__Prompt__.
Among the lines below, which ones contain the word "Iklan"? Copy every such line.

(Dataset entries)
^^^^^^^^

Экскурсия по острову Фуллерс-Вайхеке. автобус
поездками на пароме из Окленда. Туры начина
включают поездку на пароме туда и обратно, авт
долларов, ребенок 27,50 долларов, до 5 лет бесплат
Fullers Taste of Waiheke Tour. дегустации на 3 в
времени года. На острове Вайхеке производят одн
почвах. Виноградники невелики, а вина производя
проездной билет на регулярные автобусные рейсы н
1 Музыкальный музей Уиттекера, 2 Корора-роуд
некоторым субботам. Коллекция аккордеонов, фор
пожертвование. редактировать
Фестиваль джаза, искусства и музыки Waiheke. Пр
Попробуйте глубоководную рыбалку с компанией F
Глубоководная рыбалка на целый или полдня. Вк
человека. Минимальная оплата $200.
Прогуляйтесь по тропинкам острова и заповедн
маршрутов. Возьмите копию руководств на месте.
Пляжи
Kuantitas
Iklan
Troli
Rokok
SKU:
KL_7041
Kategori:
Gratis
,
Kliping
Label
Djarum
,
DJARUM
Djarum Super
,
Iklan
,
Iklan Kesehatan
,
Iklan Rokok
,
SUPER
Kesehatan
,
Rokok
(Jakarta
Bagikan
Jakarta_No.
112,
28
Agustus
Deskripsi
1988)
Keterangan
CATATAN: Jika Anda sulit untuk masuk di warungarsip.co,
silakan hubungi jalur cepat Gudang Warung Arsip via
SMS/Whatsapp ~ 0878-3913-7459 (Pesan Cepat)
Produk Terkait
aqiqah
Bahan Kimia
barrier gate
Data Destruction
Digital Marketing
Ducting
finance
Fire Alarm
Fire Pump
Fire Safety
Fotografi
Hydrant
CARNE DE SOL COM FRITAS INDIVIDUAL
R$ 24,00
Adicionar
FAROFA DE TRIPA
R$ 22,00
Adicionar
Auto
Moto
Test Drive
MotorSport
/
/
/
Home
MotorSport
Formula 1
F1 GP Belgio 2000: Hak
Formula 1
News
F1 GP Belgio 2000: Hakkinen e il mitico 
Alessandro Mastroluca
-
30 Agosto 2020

^^^^^^^^

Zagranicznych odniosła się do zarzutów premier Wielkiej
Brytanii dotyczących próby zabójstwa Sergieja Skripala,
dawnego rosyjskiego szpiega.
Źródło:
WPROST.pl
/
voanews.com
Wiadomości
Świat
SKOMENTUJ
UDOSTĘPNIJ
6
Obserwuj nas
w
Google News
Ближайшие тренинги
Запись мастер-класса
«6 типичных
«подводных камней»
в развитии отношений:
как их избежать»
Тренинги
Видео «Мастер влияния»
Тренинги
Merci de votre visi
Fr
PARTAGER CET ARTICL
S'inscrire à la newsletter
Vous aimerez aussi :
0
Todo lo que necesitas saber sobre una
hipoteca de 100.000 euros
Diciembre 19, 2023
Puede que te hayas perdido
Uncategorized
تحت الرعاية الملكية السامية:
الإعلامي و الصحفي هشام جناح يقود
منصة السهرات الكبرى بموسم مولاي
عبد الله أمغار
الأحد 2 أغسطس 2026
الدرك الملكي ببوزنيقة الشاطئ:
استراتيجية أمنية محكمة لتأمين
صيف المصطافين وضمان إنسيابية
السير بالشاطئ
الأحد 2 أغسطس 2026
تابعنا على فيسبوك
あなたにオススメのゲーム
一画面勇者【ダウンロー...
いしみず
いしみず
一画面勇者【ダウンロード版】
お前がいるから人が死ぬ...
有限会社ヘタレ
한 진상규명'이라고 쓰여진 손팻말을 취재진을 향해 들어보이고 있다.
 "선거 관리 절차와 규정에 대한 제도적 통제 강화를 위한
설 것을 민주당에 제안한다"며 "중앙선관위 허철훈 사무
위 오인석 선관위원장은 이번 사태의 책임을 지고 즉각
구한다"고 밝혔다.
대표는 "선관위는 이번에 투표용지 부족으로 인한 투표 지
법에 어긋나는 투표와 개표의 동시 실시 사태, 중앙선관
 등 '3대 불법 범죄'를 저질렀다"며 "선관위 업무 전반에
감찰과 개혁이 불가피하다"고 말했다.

^^^^^^^^

__Your solution__.
Iklan
Iklan
Iklan Kesehatan
Iklan Rokok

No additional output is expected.